Он сделал широкой кистью мазок и отложил палитру в сторону.
– Я сказал Болу, чтобы он подготовил холст. Очень большой. Он не поместится на этой стене.
– Зачем такой? И где ты будешь писать?
– На складе.
– Что-нибудь особенное?
Художник улыбнулся.
– Угадай – что?
Саския вышла на середину комнаты.
– Это связано с визитом господина Кока?
– Угадала! Групповой портрет его роты.
– Это хорошо. – Саския никогда не говорила: «Это плохо» или «Этого делать не надо». Она всегда кивала ему.
– Да, но ты не можешь вообразить, что это будет. Я сделаю нечто. Вот увидишь! Как бы это сказать?.. Посмотрел я на капитана. Вообразил его бойцом, идущим против испанцев и возглавляющим стрелков. Что скажешь?
– Ты уже получил первый взнос?
– Нет, Саския. Но денежки принесут. Как миленькие. Они очень хотят иметь портрет. И я выдам портрет… Послушай, ведь это должны быть герои, правда?
Саския удивилась:
– Все до единого герои?
– Все!
Рембрандт подбежал к стене, сделал широкий круг рукою.
– Вот идут стрелки́. Представляешь? Те самые, которые сбросили испанцев. Или очень похожие на них потомки. Это все равно. – Художник воодушевился. – Групповой портрет… То есть портрет всей роты. Всей роты, которую ведут на врага… Понимаешь? На врага! Они не сидят за столом. Не пьют. Не жрут. Но идут на врага! Они идут оттуда. – Рембрандт указал пальцем на пустую стену. – Они идут в боевом порядке. Их призывает долг. И они победят! Ну как?

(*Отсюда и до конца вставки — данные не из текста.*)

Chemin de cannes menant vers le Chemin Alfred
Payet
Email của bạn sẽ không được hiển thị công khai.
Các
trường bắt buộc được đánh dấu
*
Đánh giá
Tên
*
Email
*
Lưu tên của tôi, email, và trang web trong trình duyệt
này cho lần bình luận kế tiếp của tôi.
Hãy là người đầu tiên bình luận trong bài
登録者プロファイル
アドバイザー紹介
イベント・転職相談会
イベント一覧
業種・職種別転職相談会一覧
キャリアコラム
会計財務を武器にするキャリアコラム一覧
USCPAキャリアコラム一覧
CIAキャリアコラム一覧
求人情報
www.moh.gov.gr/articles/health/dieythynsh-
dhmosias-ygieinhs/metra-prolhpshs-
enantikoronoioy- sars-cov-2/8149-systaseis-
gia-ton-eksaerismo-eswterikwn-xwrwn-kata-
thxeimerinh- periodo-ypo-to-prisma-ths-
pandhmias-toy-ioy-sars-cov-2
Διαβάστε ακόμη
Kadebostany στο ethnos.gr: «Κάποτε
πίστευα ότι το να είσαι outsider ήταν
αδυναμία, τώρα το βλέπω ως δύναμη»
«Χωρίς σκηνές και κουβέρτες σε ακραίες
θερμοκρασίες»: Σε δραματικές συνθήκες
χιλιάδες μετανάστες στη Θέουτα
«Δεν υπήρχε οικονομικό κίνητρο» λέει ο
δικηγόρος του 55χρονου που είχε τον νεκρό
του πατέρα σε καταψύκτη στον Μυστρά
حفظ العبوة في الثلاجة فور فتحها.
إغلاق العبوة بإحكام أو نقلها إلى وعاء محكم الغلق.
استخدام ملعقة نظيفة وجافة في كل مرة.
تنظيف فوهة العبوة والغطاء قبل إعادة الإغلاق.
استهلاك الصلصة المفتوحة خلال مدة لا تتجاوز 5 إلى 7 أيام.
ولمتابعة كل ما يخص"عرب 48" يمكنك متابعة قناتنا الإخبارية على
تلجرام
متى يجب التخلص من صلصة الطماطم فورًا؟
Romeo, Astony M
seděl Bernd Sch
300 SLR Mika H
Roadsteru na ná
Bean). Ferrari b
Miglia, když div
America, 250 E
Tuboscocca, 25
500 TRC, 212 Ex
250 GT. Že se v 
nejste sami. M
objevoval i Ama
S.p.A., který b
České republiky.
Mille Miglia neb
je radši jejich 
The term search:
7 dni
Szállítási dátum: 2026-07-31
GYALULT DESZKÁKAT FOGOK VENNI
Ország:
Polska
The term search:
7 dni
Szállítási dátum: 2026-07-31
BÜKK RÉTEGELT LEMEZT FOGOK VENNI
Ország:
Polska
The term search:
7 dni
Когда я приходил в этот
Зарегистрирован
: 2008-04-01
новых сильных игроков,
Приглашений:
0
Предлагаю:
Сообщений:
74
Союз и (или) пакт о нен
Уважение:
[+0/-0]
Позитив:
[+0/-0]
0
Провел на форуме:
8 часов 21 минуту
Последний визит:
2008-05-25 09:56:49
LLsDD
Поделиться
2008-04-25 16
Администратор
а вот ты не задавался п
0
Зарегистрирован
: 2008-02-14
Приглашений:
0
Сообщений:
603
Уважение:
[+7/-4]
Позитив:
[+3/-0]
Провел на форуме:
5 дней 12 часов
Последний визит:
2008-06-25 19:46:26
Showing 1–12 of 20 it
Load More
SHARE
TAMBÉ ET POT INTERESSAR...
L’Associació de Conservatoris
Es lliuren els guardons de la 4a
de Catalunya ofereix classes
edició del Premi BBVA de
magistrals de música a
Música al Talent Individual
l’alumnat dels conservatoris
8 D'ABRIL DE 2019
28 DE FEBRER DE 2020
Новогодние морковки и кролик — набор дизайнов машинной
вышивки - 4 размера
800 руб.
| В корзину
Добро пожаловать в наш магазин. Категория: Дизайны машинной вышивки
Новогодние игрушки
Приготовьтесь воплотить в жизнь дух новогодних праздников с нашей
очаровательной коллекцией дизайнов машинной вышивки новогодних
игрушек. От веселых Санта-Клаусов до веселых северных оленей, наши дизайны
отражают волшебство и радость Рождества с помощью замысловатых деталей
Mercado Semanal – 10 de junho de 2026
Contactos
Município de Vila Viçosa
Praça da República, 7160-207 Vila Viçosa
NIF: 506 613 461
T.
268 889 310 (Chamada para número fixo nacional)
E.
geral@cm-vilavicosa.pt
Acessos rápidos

Рембрандт даже вспотел, жестикулируя.
– Но ведь сейчас нет войны, – мягко сказала Саския.
Художник немного вспылил:
– Что с того? Ведь это же может случиться! Не сегодня, так завтра, а не завтра – так послезавтра. Рои должна действовать – я так понимаю. – Он резко отвернулся от стены, подбоченился, смерил жену с головы до ног. Сказал, чеканя слова: – Или, может, усадить их за стол и писать две дюжины лиц, выложивших свои флорины? Писать две дюжины сытых рож? Так, что ли?
Он уже не видел жены. Не с нею спорил. Не ей задавал вопросы. А кому-то другому. Невидимому. Саския даже подумала, что этот «кто-то» стоит за ее спиной.